Нередко в судовые священники назначали обычных сельских попиков, не очень грамотных, не говоря уже о культуре и общем развитии. Ефим Васильевич, обладая блестящими способностями и великолепной памятью, проштудировал все церковные книги и досконально изучил обрядовую сторону.

Он крайне возмущался, когда священник не знал того, что, по мнению Ефима Васильевича, обязан был знать назубок. Спустя много лет, адмиралом, он поправлял даже такого высокообразованного и учёного священнослужителя, как архимандрит Аввакум, известного синолога, входившего в состав посольства в Пекине.

Аввакум, не так строго относившийся к обрядовой стороне религии, смущённо кивал головой, признавая правоту адмирала. А невежественных и ленивых судовых священников Путятин так распекал в своей каюте, что те вылетали от него распаренные, как после бани.

Кстати, во время богослужения Путятин являлся образцом христианского смирения, но после его окончания мог тут же, не стесняясь в выражениях, разносить офицеров за нарушение судового порядка.

Впрочем, своей несдержанностью и резкостью он не представлял какого-то исключения на фоне других флотских начальников.

После выздоровления Ефим Васильевич продолжил службу. Начальник Кавказской береговой линии генерал-лейтенант Раевский остался очень доволен его распорядительностью, энергичностью действий и храбрым поведением в бою.
 
Генерал не только поблагодарил Лазарева за воспитание такого командира, но и написал о Ефиме Васильевиче военному министру. Путятина запомнили в Петербурге.

Другие наши герои, Лесовский, Григорий Бутаков, Попов и Шестаков также
приобретали морской и боевой опыт в крейсерстве на Чёрном море и в десантах.

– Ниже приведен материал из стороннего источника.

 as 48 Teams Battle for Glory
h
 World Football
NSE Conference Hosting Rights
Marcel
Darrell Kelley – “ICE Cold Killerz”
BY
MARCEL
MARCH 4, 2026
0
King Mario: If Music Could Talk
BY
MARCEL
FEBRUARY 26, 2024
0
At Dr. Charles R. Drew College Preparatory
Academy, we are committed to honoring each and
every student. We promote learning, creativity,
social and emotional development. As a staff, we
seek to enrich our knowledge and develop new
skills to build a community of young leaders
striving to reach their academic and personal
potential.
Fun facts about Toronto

Ко всем советам, даже когда их дают близкие люди, следует относиться осторожно. Когда Алексей Бутаков спросил младшего брата, стоит ли ему просить перевод на Черноморский флот, Григорий ответил:

«…как бы ни приятно было бы мне, чтоб ты служил в одном со мною флоте, не советую, если могу советовать, переходить сюда. Трудно, почти невозможно, ужиться почти со всеми командирами, через которых можно бы выбраться на ветер (Григорий имел в виду продвижение по службе - прим. автора).

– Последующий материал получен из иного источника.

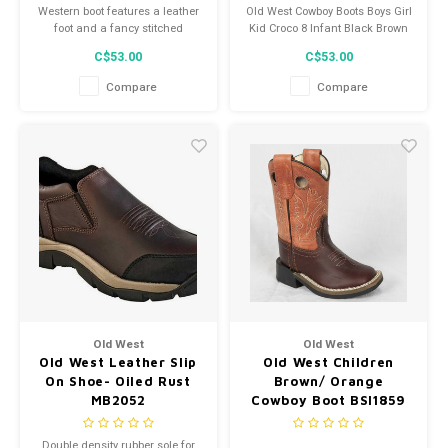
Western boot features a leather
Old West Cowboy Boots Boys Girl
foot and a fancy stitched
Kid Croco 8 Infant Black Brown
leather shaft.
VB1012
C$53.00
C$53.00
Compare
Compare
Old West
Old West
Old West Leather Slip
Old West Children
On Shoe- Oiled Rust
Brown/ Orange
MB2052
Cowboy Boot BSI1859
Double density rubber sole for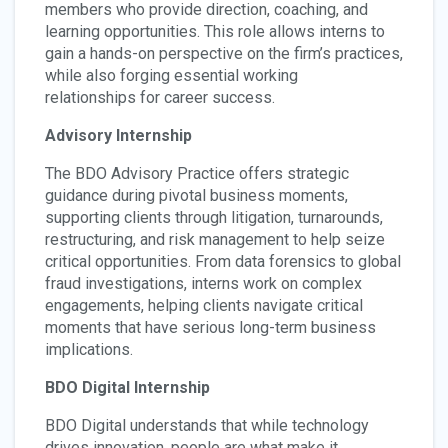
members who provide direction, coaching, and
learning opportunities. This role allows interns to
gain a hands-on perspective on the firm’s practices,
while also forging essential working
relationships for career success.
Advisory Internship
The BDO Advisory Practice offers strategic
guidance during pivotal business moments,
supporting clients through litigation, turnarounds,
restructuring, and risk management to help seize
critical opportunities. From data forensics to global
fraud investigations, interns work on complex
engagements, helping clients navigate critical
moments that have serious long-term business
implications.
BDO Digital Internship
BDO Digital understands that while technology
drives innovation, people are what make it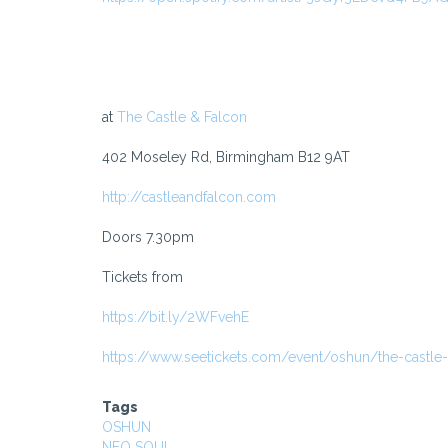
at
The Castle & Falcon
402 Moseley Rd, Birmingham B12 9AT
http://castleandfalcon.com
Doors 7.30pm
Tickets from
https://bit.ly/2WFvehE
https://www.seetickets.com/event/oshun/the-castle
Tags
OSHUN
NEO SOUL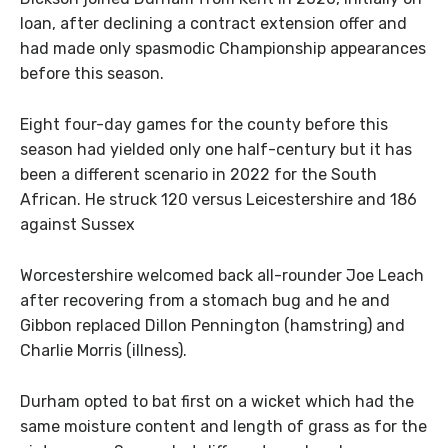
loan, after declining a contract extension offer and
had made only spasmodic Championship appearances
before this season.
Eight four-day games for the county before this
season had yielded only one half-century but it has
been a different scenario in 2022 for the South
African. He struck 120 versus Leicestershire and 186
against Sussex
Worcestershire welcomed back all-rounder Joe Leach
after recovering from a stomach bug and he and
Gibbon replaced Dillon Pennington (hamstring) and
Charlie Morris (illness).
Durham opted to bat first on a wicket which had the
same moisture content and length of grass as for the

Все они чудные моряки, каких от души желаю более русскому флоту, но капризны, вздорны, дерзки до чрезвычайности, и, правду сказать, почти нельзя обращаться с «черноморами» иначе, как с матросом, потому что, как редки минуты истинного счастья для человека, так редки здесь образованные люди.

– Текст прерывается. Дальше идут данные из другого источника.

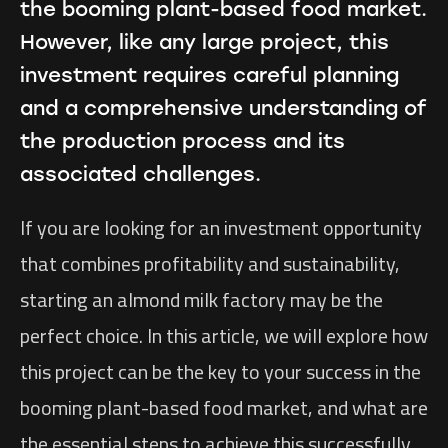
the booming plant-based food market.
However, like any large project, this
investment requires careful planning
and a comprehensive understanding of
the production process and its
associated challenges.
If you are looking for an investment opportunity
that combines profitability and sustainability,
starting an almond milk factory may be the
perfect choice. In this article, we will explore how
this project can be the key to your success in the
booming plant-based food market, and what are
the essential steps to achieve this successfully.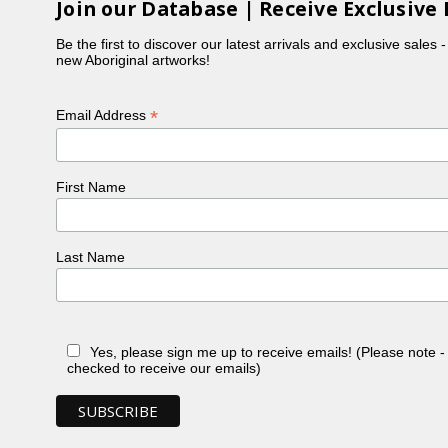
Join our Database | Receive Exclusive 
Be the first to discover our latest arrivals and exclusive sales 
new Aboriginal artworks!
*
Email Address
First Name
Last Name
Yes, please sign me up to receive emails! (Please note 
checked to receive our emails)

Далее, зачем упустишь ты на ветер репутацию, которую ты заслужил в том флоте, и которая даром достаётся, да не нашему брату».
 
Он поздравил брата с успехами в литературных трудах, которыми тот мог спокойно заниматься зимой, и предупредил его, что такой вольготной жизни у черноморцев нет - в связи с зимним крейсерством у абхазских берегов.

Алексей послушал брата и остался на Балтике, а может быть, и зря.